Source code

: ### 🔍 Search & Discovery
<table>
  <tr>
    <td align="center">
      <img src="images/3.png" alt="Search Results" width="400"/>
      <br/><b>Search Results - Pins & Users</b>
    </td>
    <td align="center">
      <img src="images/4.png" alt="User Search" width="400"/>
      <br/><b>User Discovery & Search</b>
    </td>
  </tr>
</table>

§

### Work required
Nothing but a number should be given: the count of lines in the material where the string "Discovery" occurs.

### The completed task
2